#### Work required:
Convert the material below into a JSON list of strings, one string per line, starting at the line containing "Laufenden zu halten." and ending at the line containing "Ochrana osobních údajů". Skip blank lines and leave out the picture markers.

Transcribed page contents:
▬▬▬▬▬▬
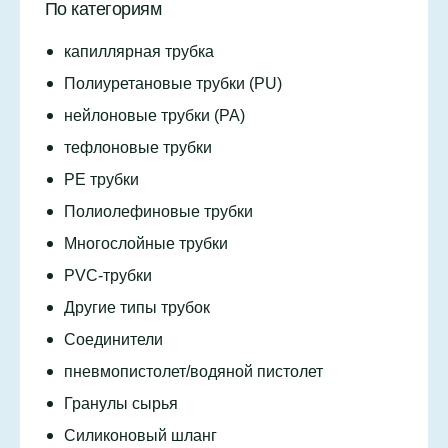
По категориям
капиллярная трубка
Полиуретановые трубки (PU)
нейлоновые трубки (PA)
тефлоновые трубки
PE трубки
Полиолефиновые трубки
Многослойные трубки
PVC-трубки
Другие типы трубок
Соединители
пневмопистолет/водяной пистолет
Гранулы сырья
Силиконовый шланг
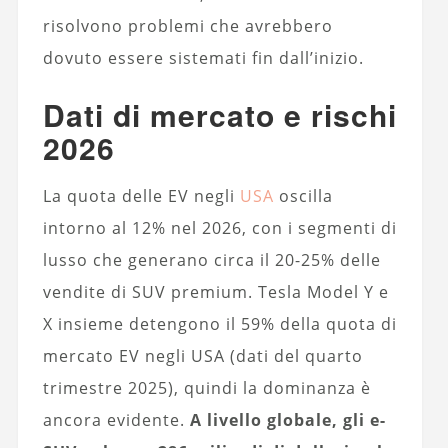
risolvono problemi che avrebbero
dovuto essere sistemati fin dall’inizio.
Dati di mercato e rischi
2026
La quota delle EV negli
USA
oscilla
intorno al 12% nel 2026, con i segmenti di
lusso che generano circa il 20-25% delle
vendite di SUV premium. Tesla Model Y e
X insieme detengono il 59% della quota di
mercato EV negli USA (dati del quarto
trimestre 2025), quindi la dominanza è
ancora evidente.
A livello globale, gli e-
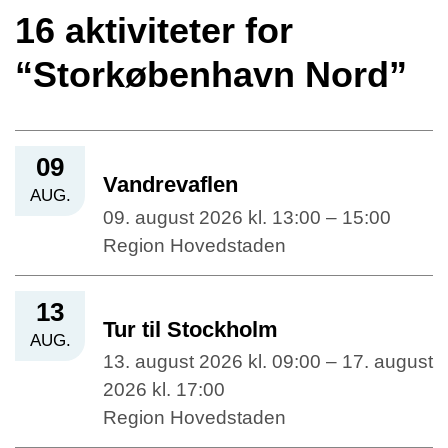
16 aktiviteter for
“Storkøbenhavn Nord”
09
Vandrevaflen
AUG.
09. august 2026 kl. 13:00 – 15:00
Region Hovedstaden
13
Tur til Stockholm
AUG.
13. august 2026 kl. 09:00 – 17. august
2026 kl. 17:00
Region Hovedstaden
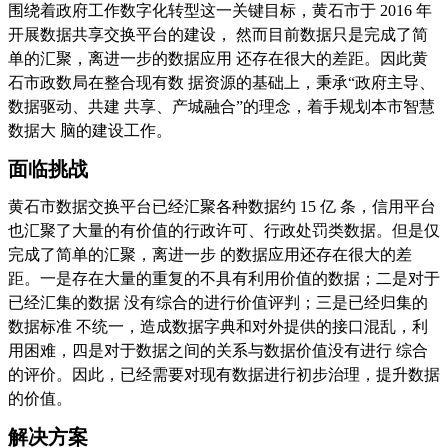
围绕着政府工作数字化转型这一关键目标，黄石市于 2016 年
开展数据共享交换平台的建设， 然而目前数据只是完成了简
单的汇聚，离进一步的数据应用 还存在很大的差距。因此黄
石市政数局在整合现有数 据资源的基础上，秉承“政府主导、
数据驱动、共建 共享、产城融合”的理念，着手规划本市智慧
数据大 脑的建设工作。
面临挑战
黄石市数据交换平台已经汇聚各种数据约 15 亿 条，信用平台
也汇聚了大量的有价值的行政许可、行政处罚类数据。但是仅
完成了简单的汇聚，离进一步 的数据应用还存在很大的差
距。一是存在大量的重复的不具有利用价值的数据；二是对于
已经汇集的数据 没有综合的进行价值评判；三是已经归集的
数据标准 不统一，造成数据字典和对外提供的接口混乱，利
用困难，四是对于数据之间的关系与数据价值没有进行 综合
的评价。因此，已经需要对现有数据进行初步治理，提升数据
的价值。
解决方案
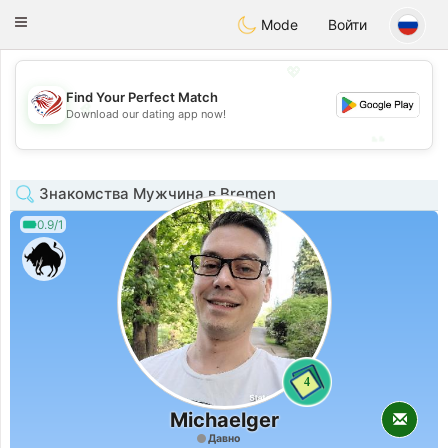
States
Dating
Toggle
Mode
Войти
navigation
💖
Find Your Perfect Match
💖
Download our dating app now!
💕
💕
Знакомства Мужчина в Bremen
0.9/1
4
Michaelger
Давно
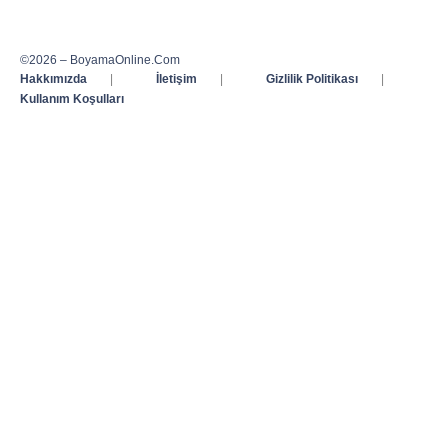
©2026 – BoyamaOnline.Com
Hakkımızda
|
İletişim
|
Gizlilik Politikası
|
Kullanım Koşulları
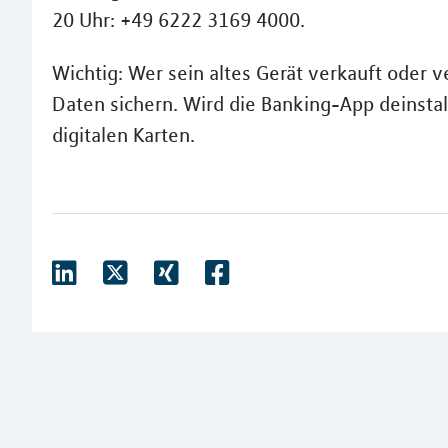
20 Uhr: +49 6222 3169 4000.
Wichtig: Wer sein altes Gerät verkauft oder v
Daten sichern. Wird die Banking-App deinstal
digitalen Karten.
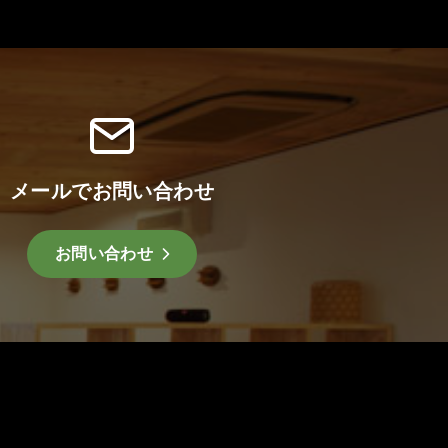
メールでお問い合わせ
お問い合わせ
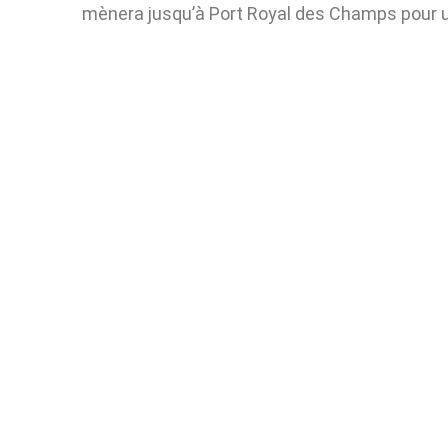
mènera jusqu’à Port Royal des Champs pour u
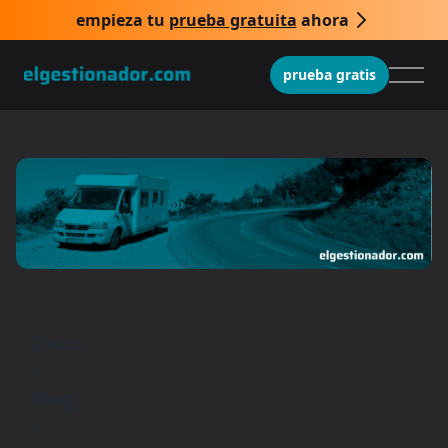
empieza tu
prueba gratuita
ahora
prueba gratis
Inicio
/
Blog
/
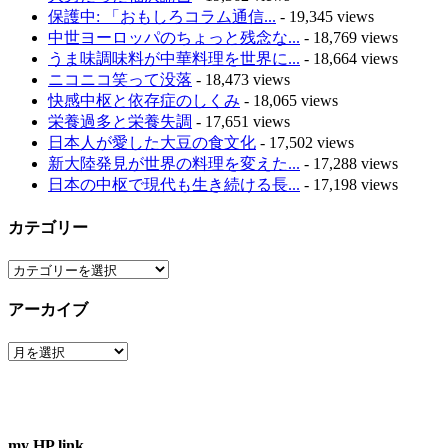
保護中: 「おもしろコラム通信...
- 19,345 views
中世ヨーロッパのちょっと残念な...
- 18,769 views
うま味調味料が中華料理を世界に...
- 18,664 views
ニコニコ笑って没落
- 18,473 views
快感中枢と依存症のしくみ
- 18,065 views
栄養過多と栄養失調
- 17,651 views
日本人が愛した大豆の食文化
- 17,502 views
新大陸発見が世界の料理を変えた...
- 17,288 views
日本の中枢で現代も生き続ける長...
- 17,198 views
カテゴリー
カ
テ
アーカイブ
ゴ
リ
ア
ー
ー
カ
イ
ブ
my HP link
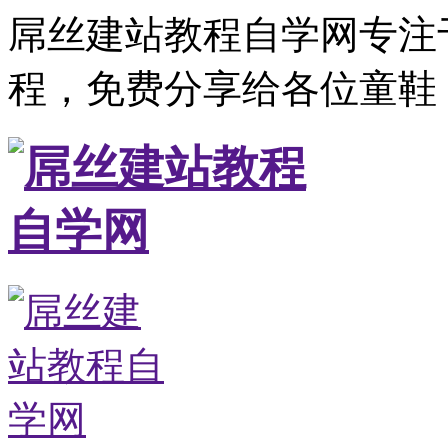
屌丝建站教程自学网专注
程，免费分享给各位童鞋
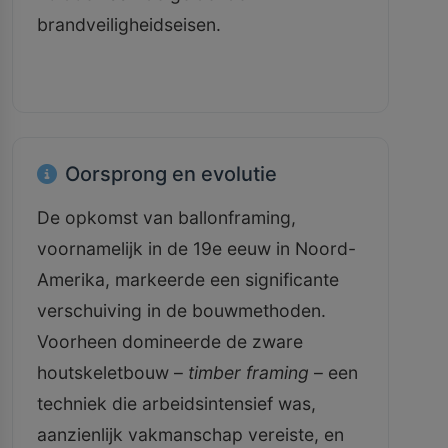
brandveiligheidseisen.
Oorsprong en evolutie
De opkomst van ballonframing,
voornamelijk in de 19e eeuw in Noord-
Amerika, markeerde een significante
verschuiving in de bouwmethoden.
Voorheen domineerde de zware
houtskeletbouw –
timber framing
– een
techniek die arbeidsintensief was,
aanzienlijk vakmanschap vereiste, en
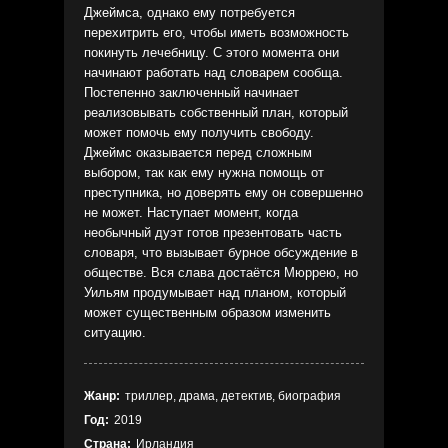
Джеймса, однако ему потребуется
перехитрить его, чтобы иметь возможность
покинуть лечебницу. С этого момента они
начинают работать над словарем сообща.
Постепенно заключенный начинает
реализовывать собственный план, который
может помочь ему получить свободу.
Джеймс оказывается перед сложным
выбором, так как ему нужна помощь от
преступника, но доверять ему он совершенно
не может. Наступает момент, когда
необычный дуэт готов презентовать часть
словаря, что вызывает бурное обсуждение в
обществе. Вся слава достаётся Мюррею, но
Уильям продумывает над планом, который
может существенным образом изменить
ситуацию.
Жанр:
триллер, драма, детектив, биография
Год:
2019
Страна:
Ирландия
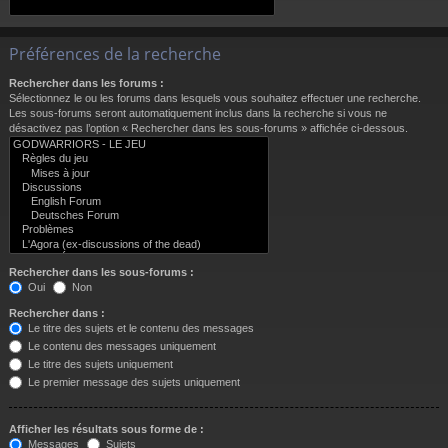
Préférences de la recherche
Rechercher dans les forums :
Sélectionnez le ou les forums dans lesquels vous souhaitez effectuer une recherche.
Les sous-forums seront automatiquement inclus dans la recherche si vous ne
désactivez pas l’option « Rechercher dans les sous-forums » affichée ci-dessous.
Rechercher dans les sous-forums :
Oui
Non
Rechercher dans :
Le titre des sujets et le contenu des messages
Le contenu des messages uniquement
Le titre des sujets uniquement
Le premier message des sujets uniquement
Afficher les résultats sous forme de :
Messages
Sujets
▬▬▬▬▬▬
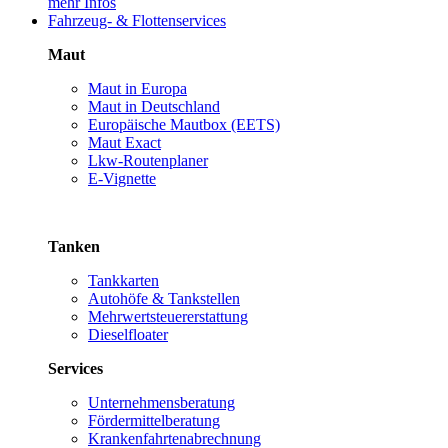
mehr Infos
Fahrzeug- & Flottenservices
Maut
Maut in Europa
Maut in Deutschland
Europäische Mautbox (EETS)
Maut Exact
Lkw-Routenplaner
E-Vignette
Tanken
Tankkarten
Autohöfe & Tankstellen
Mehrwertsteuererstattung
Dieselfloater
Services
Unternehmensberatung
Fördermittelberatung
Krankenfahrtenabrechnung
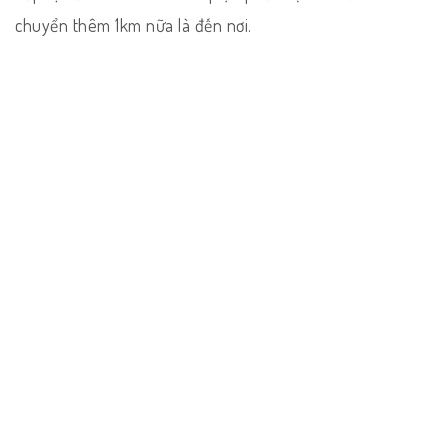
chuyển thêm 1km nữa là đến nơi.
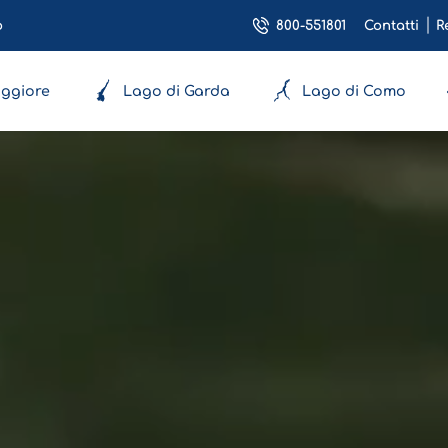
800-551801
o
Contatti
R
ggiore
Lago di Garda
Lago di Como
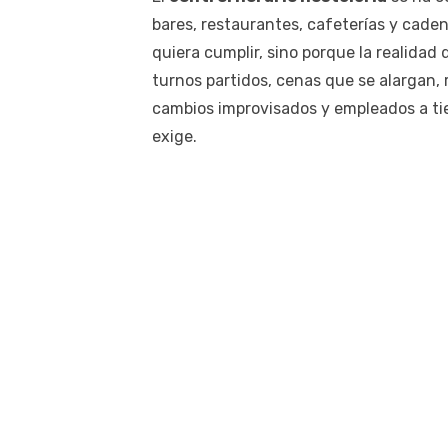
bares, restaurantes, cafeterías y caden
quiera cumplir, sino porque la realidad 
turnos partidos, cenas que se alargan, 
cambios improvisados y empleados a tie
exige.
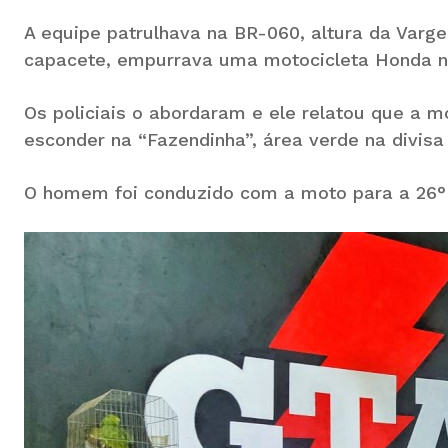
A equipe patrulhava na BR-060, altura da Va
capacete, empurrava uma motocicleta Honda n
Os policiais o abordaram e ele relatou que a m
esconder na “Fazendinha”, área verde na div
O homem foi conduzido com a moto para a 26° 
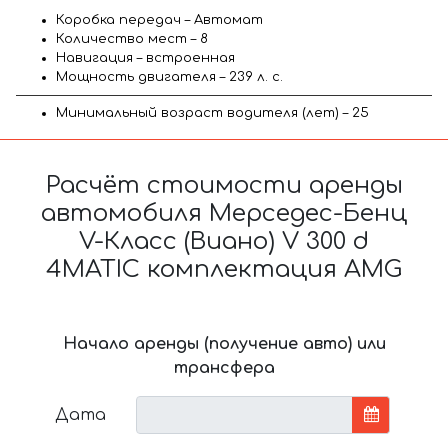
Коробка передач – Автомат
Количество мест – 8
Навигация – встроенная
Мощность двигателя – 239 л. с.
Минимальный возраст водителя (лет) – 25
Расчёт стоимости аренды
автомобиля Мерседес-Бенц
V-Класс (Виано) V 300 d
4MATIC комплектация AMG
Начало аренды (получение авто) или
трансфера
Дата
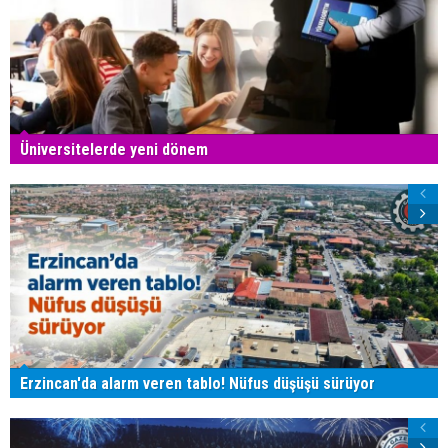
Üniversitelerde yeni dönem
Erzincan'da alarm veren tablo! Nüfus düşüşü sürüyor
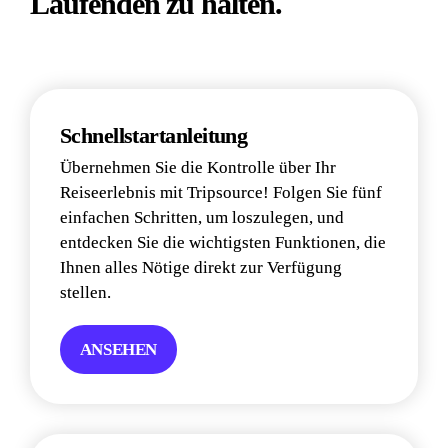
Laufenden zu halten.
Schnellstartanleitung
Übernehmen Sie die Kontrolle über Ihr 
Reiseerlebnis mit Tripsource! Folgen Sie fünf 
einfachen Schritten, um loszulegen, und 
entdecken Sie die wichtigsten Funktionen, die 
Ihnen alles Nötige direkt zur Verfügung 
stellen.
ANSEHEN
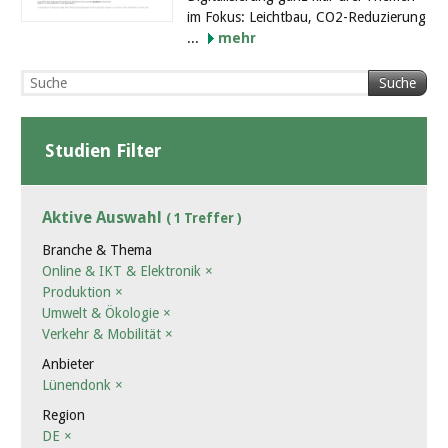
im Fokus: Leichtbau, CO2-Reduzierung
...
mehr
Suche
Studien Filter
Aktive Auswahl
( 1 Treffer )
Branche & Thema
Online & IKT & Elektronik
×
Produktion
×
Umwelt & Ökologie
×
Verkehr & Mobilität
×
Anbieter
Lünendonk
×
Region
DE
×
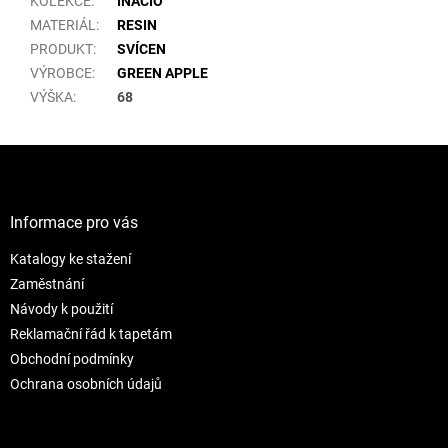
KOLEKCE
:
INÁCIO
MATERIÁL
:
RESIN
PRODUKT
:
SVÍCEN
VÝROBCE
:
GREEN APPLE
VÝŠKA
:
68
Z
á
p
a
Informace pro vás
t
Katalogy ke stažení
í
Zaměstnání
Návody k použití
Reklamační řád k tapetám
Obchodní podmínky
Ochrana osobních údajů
▬▬▬▬▬▬
#### Solution to the exercise:
[
  "Laufenden zu halten.",
  "Schnellstartanleitung",
  "Übernehmen Sie die Kontrolle über Ihr ",
  "Reiseerlebnis mit Tripsource! Folgen Sie fünf ",
  "einfachen Schritten, um loszulegen, und ",
  "entdecken Sie die wichtigsten Funktionen, die ",
  "Ihnen alles Nötige direkt zur Verfügung ",
  "stellen.",
  "ANSEHEN",
  "im Fokus: Leichtbau, CO2-Reduzierung",
  "...",
  "mehr",
  "Suche",
  "Studien Filter",
  "Aktive Auswahl",
  "( 1 Treffer )",
  "Branche & Thema",
  "Online & IKT & Elektronik",
  "×",
  "Produktion",
  "×",
  "Umwelt & Ökologie",
  "×",
  "Verkehr & Mobilität",
  "×",
  "Anbieter",
  "Lünendonk",
  "×",
  "Region",
  "DE",
  "×",
  "KOLEKCE",
  ":",
  "INÁCIO",
  "MATERIÁL",
  ":",
  "RESIN",
  "PRODUKT",
  ":",
  "SVÍCEN",
  "VÝROBCE",
  ":",
  "GREEN APPLE",
  "VÝŠKA",
  ":",
  "68",
  "Z",
  "á",
  "p",
  "a",
  "Informace pro vás",
  "t",
  "Katalogy ke stažení",
  "í",
  "Zaměstnání",
  "Návody k použití",
  "Reklamační řád k tapetám",
  "Obchodní podmínky",
  "Ochrana osobních údajů"
]